Le domaine de la coiffure, de la manucure, pédicure et des tatouages, autrefois exclusivement détenu par les femmes à N’Djaména, est en phase d’être envahi par les hommes. Depuis cinq ans, ce domaine est pénétré par des Tchadiens, des Camerounais et des Ivoiriens. Les salons de coiffure et les instituts de beauté préfèrent désormais les hommes aux femmes, et l’arrivée massive des hommes dans ce domaine attire beaucoup plus de clients.
Selon Samia, une cliente régulière, « quand je veux faire mes manucures, je viens dans un salon où travaillent des hommes ». Elle explique qu’elle a vécu de mauvaises expériences avec des femmes qui prennent trop de temps pour compléter une tâche simple et qui se soucient de choses qui n’ont rien à faire avec leur travail. « Avec les hommes, c’est mieux », ajoute-t-elle.
Mme Claire, tenancière d’un salon à Dembé dans la commune du 7ème arrondissement de N’Djaména, n’emploie que des hommes. « Les hommes sont ponctuels et ne s’absentent pas n’importe comment », explique-t-elle. « Quand ils sont au salon, leur souci est le travail, mais avec les femmes, c’est le contraire.
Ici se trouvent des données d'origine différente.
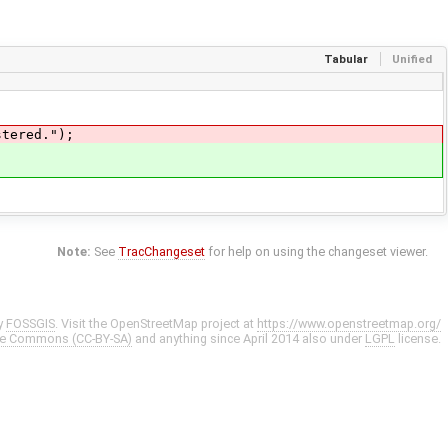
Tabular
Unified
tered.");
Note:
See
TracChangeset
for help on using the changeset viewer.
y
FOSSGIS
. Visit the OpenStreetMap project at
https://www.openstreetmap.org/
ve Commons (CC-BY-SA)
and anything since April 2014 also under
LGPL
license.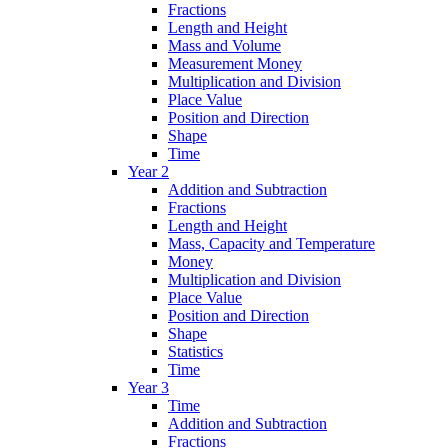
Fractions
Length and Height
Mass and Volume
Measurement Money
Multiplication and Division
Place Value
Position and Direction
Shape
Time
Year 2
Addition and Subtraction
Fractions
Length and Height
Mass, Capacity and Temperature
Money
Multiplication and Division
Place Value
Position and Direction
Shape
Statistics
Time
Year 3
Time
Addition and Subtraction
Fractions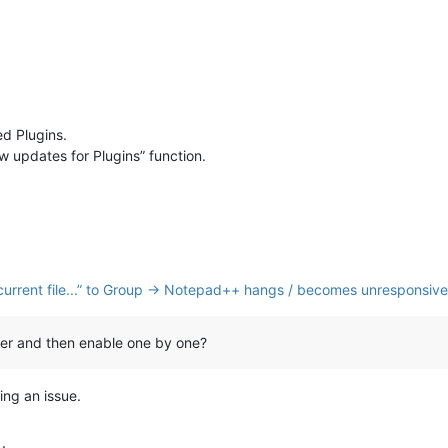
ed Plugins.
w updates for Plugins” function.
nk current file...” to Group → Notepad++ hangs / becomes unresponsive
orer and then enable one by one?
ing an issue.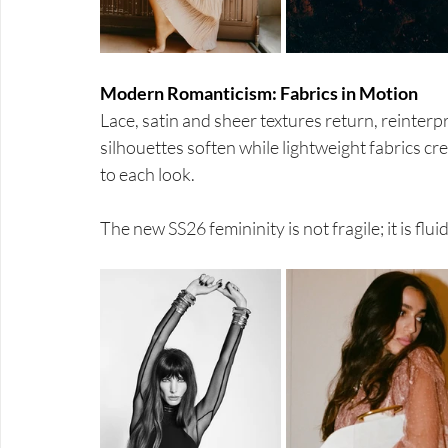
Modern Romanticism: Fabrics in Motion
Lace, satin and sheer textures return, reinter
silhouettes soften while lightweight fabrics c
to each look.
The new SS26 femininity is not fragile; it is flu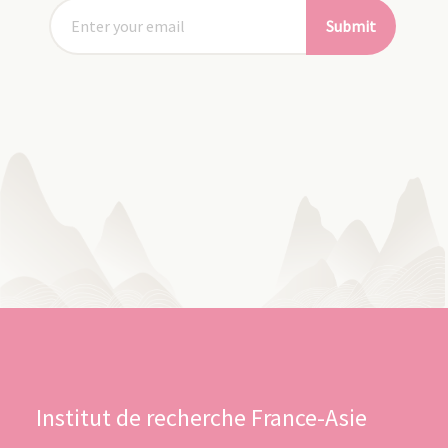
Submit
Institut de recherche France-Asie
Elles ne sont pas rapides et ont trop d’occupations ». Mme Claire ajoute qu’elle a beaucoup bénéficié de la présence des hommes dans son salon, car cela l’a permis d’attirer beaucoup plus de clients.
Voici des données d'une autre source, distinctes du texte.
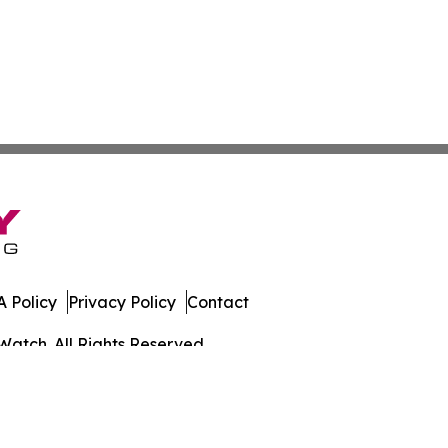
 Policy
Privacy Policy
Contact
Watch. All Rights Reserved.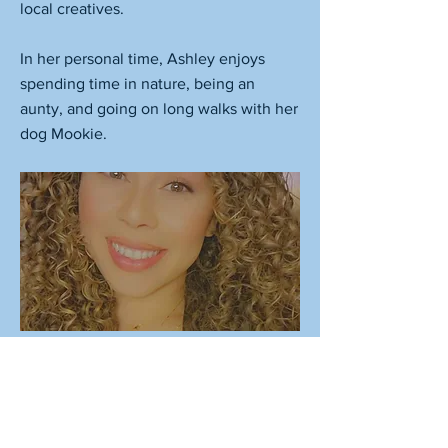
local creatives.
In her personal time, Ashley enjoys
spending time in nature, being an
aunty, and going on long walks with her
dog Mookie.
Previous
Next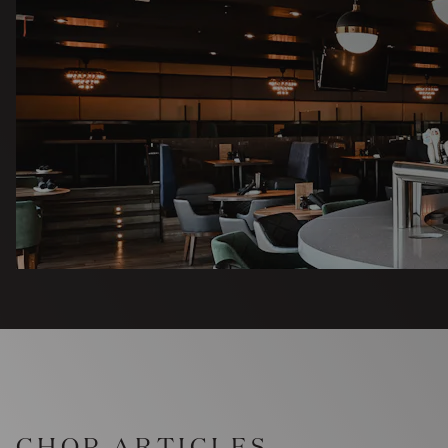
CHOP ARTICLES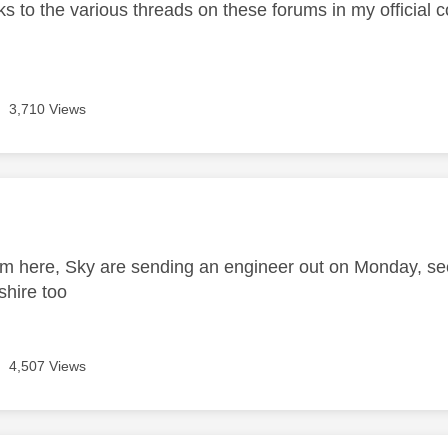
nks to the various threads on these forums in my official 
3,710 Views
age was authored by:
m here, Sky are sending an engineer out on Monday, s
shire too
4,507 Views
Cependant, certaines situations ont dégénéré en scènes de jalousie. Mme Claire confie avoir géré une scène où un homme a menacé l’un de ses employés avec un couteau parce qu’il avait posé le pied sur ses genoux. Un autre messieur a déposé sa copine au salon et a été choqué de découvrir qu’un homme était en train de la maquiller.
Malgré ces incidents, la plupart des femmes rencontrées ne semblent pas découragées par ces scènes de jalousie. Elles insistent que cela leur fait gagner en temps et en énergie.